We have the following proposition regarding the intermediate convergence.

Proposition
The following three assertions are equivalent
(i) $u_n\rightharpoonup u$ in the sense of intermediate convergence.
(ii) $u_n\rightharpoonup u$ in $BV(\Omega)$ and $\vert u_n \vert_{BV}\rightarrow \vert u \vert_{BV}$.
(iii) $u_n\rightarrow u$ strongly in $L^1(\Omega)$ and $\vert Du_n \vert\rightharpoonup \vert Du \vert$ narrowly in $M(\Omega)$.

Proof
The equivalence (i) to (ii) is a consequence of a proposition from the previous post. We have just seen above that (i) and (iii) are equivalent. We only need to prove that (ii) implies (iii).

Recall that $u_n\rightharpoonup u$ weakly in $BV(\Omega)$ means that
(a) $u_n\rightarrow u$ strongly in $L^1(\Omega)$ and
(b) the measures $Du_n\rightharpoonup Du$ weakly in $M(\Omega, \mathbb{R}^N)$.

Also, recall that for non-negative Borel measures $\mu_n$ and $\mu$ in $M(\Omega)$ the following statements are equivalent:
(c) $\mu_n(\Omega)\rightarrow \mu(\Omega)$ and $\mu(U)\leq \lim\inf_{n\rightarrow\infty}\mu_n(U)$ for all open subsets $U\subset \Omega$.
(d) $\mu_n\rightharpoonup \mu$ narrowly in $M(\Omega)$.

Let, $\mu_n=|Du_n|$ and $\mu=|Du|$. We have been given that $|Du_n|(\Omega)\rightarrow |Du|(\Omega)$ i.e. we have $\mu_n(\Omega)\rightarrow \mu(\Omega)$. For showing the narrow convergence $\mu_n\rightharpoonup \mu$ we just need to prove the lower-semicontinuity property on $U\subset\Omega$,
i.e. we need to show that for $\mu(U)\leq \lim\inf_{n\rightarrow\infty}\mu_n(U)$ for all open subsets $U\subset \Omega$,
i.e. we need to show that for $|Du|(U)\leq \lim\inf_{n\rightarrow\infty}|Du_n|(U)$ for all open subsets $U\subset \Omega$.

To this effect we use the proposition from the previous blog which says that if $u_n\in BV(\Omega)$ with $|u_n|_{BV(\Omega)}$ bounded, with $u_n\rightarrow u$ in $L^1(\Omega)$, then we have the lower semicontinuity property i.e. $|Du|(\Omega)\leq \lim\inf_{n\rightarrow\infty}|Du_n|(\Omega)$, and $u\in BV(\Omega)$.

Let $U\subset\Omega$ be any open subset.
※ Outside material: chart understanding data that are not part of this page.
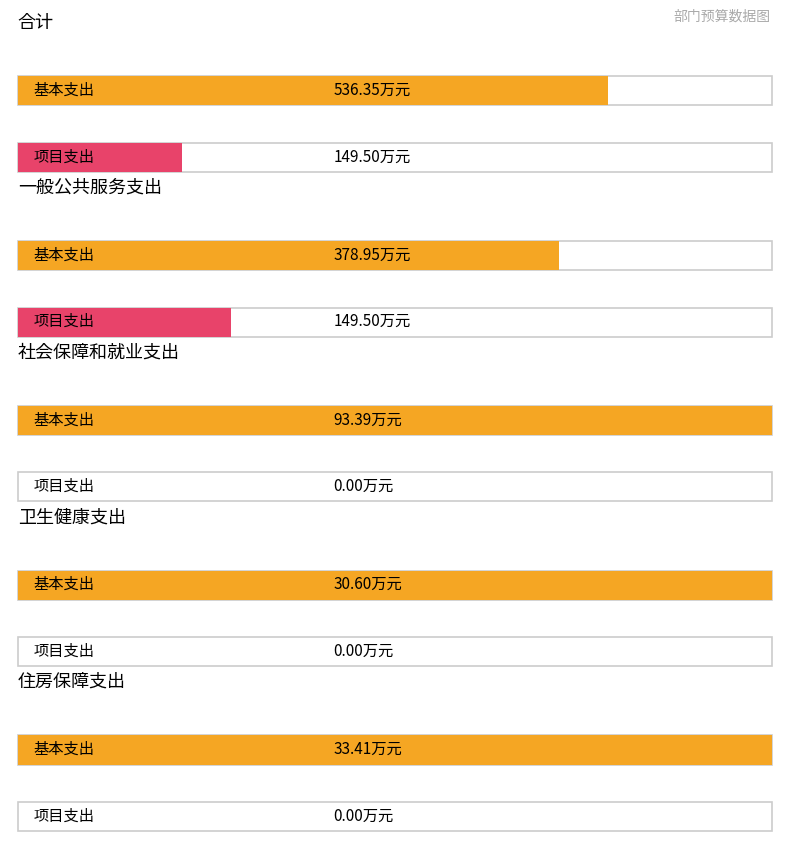

How many series are shown in this chart?

2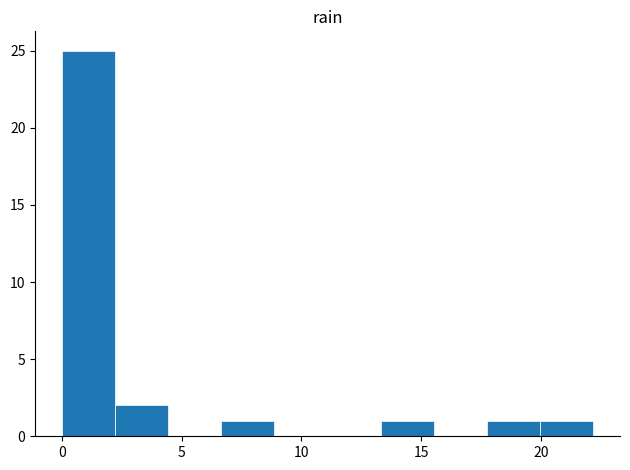

Reading left to right, transcribe this chart: for each bar, give the range it covers on the x-axis and its height. Neither the bar edges nor the heights are printed on the chart, so give them approximately, as read against the axes.

0.0 to 2.0: 25
2.0 to 4.5: 2
4.5 to 6.5: 0
6.5 to 9.0: 1
9.0 to 11.0: 0
11.0 to 13.5: 0
13.5 to 15.5: 1
15.5 to 18.0: 0
18.0 to 20.0: 1
20.0 to 22.0: 1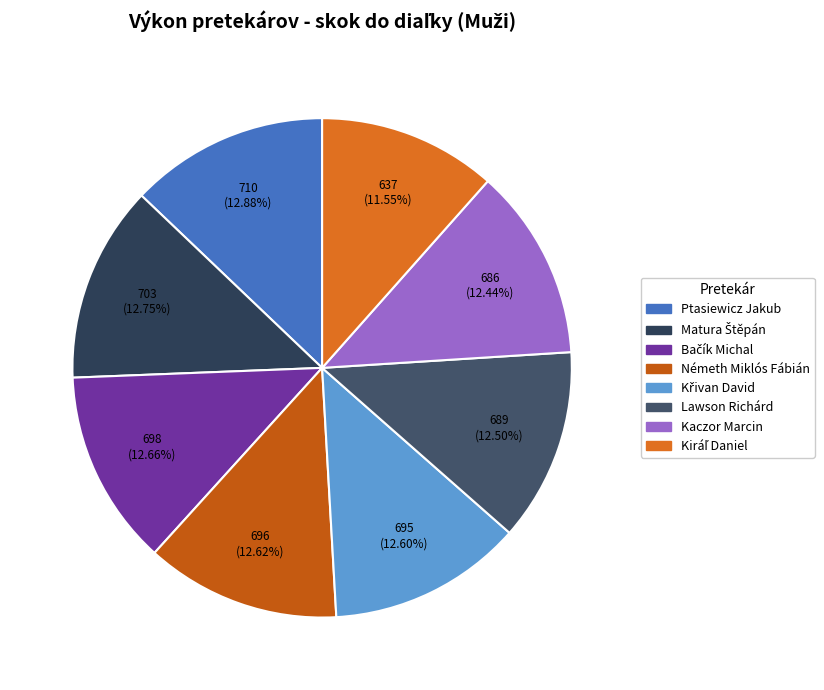

What percentage is the Bačík Michal slice, to the nearest percent?

13%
We have $u_n\in BV(\Omega)$, thus as $U\subset\Omega$, we have $u_n\in BV(U)$. Thus, we have $\sup_n |Du_n|(U)\leq \sup_n |Du_n|(\Omega)<\infty$.

The weak convergence $u_n\rightharpoonup u$ in $L^1(\Omega)$ implies the strong convergence $u_n\rightarrow u$ in $L^1(\Omega)$ and thus the strong convergence $u_n\rightarrow u$ in $L^1(U)$ follows as $U\subset \Omega$.

 Now that we have the conditions in the proposition: $u_n\in BV(U)$, $\sup_n |Du_n|(U)<\infty$, and $u_n\rightarrow u$ in $L^1(U)$ we have the lower semicontinuity property: $|Du|(U)\leq \lim\inf_{n\rightarrow\infty}|Du_n|(U)$ for all open subsets $U\subset \Omega$. 

As we have $|Du_n|(\Omega)\rightarrow |Du|(\Omega)$ and $|Du|(U)\leq \lim\inf_{n\rightarrow\infty}|Du_n|(U)$ for all open subsets $U\subset \Omega$, from the equivalence of (c) and (d) we get the narrow convergence: $|Du_n|\rightharpoonup |Du_n|$ narrowly in $M(\Omega). \,\,\hspace{25pt} \square$.

In conclusion, intermediate convergence implies narrow convergence of $|Du_n|$.